EXERCISE GOAL: When you reach the line in the data below that contains "X-133855Y64545D02*", please start repeating lines exactly, and stop after the line that contains "X-515150Y-52882D01*", repeating nothing else.
### DATA FOR THE TASK ###
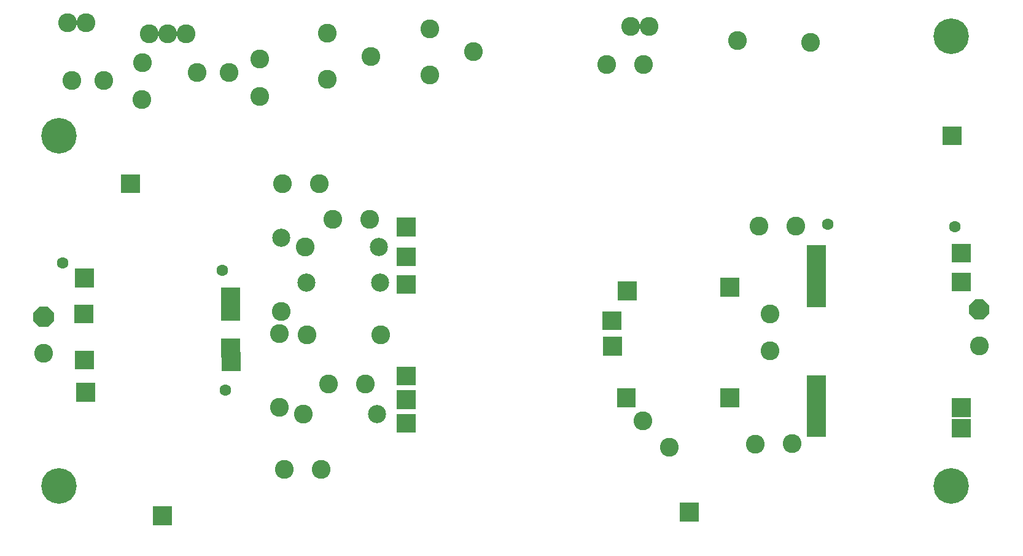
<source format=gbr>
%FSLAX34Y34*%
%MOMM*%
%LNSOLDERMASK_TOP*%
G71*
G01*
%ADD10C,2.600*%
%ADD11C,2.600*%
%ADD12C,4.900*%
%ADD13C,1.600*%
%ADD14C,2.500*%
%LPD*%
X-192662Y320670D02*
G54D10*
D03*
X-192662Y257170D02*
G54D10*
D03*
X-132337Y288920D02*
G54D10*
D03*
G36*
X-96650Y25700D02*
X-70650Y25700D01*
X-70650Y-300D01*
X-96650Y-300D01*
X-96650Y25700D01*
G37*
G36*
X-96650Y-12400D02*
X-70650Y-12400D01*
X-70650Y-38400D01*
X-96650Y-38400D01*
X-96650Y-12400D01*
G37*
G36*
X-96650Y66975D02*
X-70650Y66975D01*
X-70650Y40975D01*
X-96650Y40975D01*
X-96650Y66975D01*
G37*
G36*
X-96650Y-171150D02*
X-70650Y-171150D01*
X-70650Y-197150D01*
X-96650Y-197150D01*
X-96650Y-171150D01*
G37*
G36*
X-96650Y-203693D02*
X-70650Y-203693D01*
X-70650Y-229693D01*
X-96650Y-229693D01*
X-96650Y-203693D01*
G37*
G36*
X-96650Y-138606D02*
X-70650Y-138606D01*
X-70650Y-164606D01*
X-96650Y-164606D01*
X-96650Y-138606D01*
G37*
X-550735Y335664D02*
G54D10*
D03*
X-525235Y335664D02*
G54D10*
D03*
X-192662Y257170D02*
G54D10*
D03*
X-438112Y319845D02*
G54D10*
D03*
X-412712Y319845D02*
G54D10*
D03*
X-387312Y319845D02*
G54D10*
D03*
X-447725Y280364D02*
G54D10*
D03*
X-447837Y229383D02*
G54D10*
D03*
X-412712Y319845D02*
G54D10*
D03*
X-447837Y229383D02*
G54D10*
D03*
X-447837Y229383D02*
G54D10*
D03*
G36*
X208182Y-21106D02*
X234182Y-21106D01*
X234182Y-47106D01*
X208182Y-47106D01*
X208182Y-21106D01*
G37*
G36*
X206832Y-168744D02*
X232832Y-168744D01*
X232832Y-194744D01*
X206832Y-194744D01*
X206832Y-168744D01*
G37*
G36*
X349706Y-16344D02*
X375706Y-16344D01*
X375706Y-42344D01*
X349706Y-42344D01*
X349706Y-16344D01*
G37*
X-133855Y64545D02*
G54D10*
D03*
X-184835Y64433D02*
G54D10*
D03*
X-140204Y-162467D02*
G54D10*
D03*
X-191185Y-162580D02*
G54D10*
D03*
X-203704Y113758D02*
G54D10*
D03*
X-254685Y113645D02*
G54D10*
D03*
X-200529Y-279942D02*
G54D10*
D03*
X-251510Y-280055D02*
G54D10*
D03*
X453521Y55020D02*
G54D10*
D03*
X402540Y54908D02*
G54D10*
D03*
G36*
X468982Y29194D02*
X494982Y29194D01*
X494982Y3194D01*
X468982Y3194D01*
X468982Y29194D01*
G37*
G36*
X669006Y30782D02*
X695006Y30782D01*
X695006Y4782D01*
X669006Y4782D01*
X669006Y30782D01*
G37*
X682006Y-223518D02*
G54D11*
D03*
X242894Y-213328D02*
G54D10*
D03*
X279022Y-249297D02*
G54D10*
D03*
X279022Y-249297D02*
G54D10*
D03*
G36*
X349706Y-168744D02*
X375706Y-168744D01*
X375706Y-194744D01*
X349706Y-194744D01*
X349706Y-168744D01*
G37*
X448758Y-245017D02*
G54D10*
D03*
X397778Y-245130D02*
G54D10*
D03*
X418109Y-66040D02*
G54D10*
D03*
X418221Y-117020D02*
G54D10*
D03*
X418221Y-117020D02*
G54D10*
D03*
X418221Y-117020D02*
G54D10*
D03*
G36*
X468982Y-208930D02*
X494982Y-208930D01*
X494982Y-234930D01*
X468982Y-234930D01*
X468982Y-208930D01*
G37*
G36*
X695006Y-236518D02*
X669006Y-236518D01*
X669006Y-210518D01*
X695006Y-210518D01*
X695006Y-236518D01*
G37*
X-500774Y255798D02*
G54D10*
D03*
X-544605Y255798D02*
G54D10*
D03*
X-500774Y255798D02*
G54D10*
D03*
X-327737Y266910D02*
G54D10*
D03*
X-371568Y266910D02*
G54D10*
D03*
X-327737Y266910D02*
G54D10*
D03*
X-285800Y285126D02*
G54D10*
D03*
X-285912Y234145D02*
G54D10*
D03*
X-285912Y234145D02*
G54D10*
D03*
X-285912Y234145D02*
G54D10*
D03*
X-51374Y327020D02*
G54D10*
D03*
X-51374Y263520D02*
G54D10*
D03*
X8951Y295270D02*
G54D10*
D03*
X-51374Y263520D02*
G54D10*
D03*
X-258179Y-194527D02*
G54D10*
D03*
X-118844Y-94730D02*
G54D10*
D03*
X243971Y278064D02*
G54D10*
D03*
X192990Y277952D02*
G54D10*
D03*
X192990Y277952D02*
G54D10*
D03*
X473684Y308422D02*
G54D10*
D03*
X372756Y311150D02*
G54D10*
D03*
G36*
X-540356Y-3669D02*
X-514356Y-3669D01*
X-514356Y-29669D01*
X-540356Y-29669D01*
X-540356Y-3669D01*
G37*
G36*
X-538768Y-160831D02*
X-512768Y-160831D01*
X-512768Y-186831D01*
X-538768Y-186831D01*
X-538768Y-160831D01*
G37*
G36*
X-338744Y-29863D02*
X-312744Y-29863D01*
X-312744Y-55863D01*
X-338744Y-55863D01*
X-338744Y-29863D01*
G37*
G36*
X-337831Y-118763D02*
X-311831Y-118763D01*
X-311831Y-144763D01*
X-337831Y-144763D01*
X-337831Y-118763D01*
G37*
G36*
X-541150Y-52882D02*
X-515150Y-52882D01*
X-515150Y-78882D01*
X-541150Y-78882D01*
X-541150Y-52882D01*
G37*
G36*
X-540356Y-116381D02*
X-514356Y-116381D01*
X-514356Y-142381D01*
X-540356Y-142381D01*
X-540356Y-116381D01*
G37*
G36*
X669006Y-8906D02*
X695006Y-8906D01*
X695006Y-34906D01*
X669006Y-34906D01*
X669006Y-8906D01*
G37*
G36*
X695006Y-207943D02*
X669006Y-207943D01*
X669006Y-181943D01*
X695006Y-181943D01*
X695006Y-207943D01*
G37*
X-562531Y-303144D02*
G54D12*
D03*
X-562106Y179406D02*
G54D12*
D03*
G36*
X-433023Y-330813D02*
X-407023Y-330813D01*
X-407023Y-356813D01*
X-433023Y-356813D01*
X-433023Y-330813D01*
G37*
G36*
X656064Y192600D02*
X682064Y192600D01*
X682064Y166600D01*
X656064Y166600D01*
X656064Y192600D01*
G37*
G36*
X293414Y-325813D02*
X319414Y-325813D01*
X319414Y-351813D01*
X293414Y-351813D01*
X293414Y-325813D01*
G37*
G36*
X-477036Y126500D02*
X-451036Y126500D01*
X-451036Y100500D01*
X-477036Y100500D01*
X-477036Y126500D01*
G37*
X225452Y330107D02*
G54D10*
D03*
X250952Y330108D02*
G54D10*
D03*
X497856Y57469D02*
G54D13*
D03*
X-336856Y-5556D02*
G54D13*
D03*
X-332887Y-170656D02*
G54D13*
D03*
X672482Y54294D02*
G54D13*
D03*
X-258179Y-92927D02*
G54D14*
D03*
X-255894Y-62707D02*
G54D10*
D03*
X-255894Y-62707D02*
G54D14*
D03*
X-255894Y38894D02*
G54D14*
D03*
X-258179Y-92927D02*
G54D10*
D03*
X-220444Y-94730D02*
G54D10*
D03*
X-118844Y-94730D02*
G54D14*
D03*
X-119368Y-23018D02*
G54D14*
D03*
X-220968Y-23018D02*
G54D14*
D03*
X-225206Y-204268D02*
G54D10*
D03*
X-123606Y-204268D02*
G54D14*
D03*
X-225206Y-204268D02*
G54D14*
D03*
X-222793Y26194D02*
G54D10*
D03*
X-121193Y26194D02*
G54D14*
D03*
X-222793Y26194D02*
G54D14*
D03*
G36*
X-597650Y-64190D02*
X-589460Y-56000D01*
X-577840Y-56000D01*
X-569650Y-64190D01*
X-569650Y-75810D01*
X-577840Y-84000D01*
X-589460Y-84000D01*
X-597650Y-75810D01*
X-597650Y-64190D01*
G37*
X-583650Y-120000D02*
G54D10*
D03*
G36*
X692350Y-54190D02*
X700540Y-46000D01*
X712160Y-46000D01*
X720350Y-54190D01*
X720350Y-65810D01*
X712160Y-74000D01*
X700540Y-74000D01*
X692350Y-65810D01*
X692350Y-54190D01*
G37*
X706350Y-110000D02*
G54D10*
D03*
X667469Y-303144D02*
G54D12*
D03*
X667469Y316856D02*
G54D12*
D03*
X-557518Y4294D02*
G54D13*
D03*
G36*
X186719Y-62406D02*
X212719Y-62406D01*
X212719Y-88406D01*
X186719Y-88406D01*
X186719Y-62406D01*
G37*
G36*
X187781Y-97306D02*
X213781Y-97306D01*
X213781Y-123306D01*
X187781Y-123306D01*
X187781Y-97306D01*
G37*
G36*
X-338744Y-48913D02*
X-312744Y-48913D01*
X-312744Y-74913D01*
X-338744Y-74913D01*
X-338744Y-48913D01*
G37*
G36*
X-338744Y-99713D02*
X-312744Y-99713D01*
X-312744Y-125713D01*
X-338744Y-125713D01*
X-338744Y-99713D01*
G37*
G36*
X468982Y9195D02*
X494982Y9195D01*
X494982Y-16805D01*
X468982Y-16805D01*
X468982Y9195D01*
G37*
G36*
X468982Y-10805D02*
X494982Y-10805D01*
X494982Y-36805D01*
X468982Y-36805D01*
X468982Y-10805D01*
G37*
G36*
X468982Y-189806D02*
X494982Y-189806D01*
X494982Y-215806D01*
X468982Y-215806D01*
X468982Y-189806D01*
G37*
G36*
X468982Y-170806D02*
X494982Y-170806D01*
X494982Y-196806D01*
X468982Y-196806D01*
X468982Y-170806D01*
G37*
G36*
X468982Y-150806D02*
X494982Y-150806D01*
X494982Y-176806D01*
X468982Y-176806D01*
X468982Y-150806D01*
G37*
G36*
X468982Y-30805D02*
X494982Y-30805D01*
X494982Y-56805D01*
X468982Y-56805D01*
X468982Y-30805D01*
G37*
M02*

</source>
###
### DATA FOR THE TASK ###
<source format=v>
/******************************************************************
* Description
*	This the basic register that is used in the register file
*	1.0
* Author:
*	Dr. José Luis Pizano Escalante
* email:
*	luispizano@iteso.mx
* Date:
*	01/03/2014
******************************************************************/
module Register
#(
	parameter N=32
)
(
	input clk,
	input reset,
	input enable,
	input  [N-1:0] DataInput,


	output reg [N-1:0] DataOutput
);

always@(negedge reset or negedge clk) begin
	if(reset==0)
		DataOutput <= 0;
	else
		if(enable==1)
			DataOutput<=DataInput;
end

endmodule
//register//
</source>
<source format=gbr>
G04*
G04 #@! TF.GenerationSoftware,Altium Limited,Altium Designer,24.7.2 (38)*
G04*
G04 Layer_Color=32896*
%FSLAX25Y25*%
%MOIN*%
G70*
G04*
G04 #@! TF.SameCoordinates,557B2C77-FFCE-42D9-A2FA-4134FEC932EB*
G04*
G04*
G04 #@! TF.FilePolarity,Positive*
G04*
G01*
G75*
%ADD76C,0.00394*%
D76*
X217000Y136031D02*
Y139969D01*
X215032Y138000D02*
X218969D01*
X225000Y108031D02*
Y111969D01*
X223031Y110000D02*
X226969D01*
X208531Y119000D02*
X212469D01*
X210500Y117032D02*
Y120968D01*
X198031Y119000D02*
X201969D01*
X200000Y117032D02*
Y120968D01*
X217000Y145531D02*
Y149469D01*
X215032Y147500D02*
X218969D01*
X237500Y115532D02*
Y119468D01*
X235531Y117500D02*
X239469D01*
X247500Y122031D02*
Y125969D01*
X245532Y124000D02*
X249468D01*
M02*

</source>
###
ANSWER SECTION:
X-133855Y64545D02*
G54D10*
D03*
X-184835Y64433D02*
G54D10*
D03*
X-140204Y-162467D02*
G54D10*
D03*
X-191185Y-162580D02*
G54D10*
D03*
X-203704Y113758D02*
G54D10*
D03*
X-254685Y113645D02*
G54D10*
D03*
X-200529Y-279942D02*
G54D10*
D03*
X-251510Y-280055D02*
G54D10*
D03*
X453521Y55020D02*
G54D10*
D03*
X402540Y54908D02*
G54D10*
D03*
G36*
X468982Y29194D02*
X494982Y29194D01*
X494982Y3194D01*
X468982Y3194D01*
X468982Y29194D01*
G37*
G36*
X669006Y30782D02*
X695006Y30782D01*
X695006Y4782D01*
X669006Y4782D01*
X669006Y30782D01*
G37*
X682006Y-223518D02*
G54D11*
D03*
X242894Y-213328D02*
G54D10*
D03*
X279022Y-249297D02*
G54D10*
D03*
X279022Y-249297D02*
G54D10*
D03*
G36*
X349706Y-168744D02*
X375706Y-168744D01*
X375706Y-194744D01*
X349706Y-194744D01*
X349706Y-168744D01*
G37*
X448758Y-245017D02*
G54D10*
D03*
X397778Y-245130D02*
G54D10*
D03*
X418109Y-66040D02*
G54D10*
D03*
X418221Y-117020D02*
G54D10*
D03*
X418221Y-117020D02*
G54D10*
D03*
X418221Y-117020D02*
G54D10*
D03*
G36*
X468982Y-208930D02*
X494982Y-208930D01*
X494982Y-234930D01*
X468982Y-234930D01*
X468982Y-208930D01*
G37*
G36*
X695006Y-236518D02*
X669006Y-236518D01*
X669006Y-210518D01*
X695006Y-210518D01*
X695006Y-236518D01*
G37*
X-500774Y255798D02*
G54D10*
D03*
X-544605Y255798D02*
G54D10*
D03*
X-500774Y255798D02*
G54D10*
D03*
X-327737Y266910D02*
G54D10*
D03*
X-371568Y266910D02*
G54D10*
D03*
X-327737Y266910D02*
G54D10*
D03*
X-285800Y285126D02*
G54D10*
D03*
X-285912Y234145D02*
G54D10*
D03*
X-285912Y234145D02*
G54D10*
D03*
X-285912Y234145D02*
G54D10*
D03*
X-51374Y327020D02*
G54D10*
D03*
X-51374Y263520D02*
G54D10*
D03*
X8951Y295270D02*
G54D10*
D03*
X-51374Y263520D02*
G54D10*
D03*
X-258179Y-194527D02*
G54D10*
D03*
X-118844Y-94730D02*
G54D10*
D03*
X243971Y278064D02*
G54D10*
D03*
X192990Y277952D02*
G54D10*
D03*
X192990Y277952D02*
G54D10*
D03*
X473684Y308422D02*
G54D10*
D03*
X372756Y311150D02*
G54D10*
D03*
G36*
X-540356Y-3669D02*
X-514356Y-3669D01*
X-514356Y-29669D01*
X-540356Y-29669D01*
X-540356Y-3669D01*
G37*
G36*
X-538768Y-160831D02*
X-512768Y-160831D01*
X-512768Y-186831D01*
X-538768Y-186831D01*
X-538768Y-160831D01*
G37*
G36*
X-338744Y-29863D02*
X-312744Y-29863D01*
X-312744Y-55863D01*
X-338744Y-55863D01*
X-338744Y-29863D01*
G37*
G36*
X-337831Y-118763D02*
X-311831Y-118763D01*
X-311831Y-144763D01*
X-337831Y-144763D01*
X-337831Y-118763D01*
G37*
G36*
X-541150Y-52882D02*
X-515150Y-52882D01*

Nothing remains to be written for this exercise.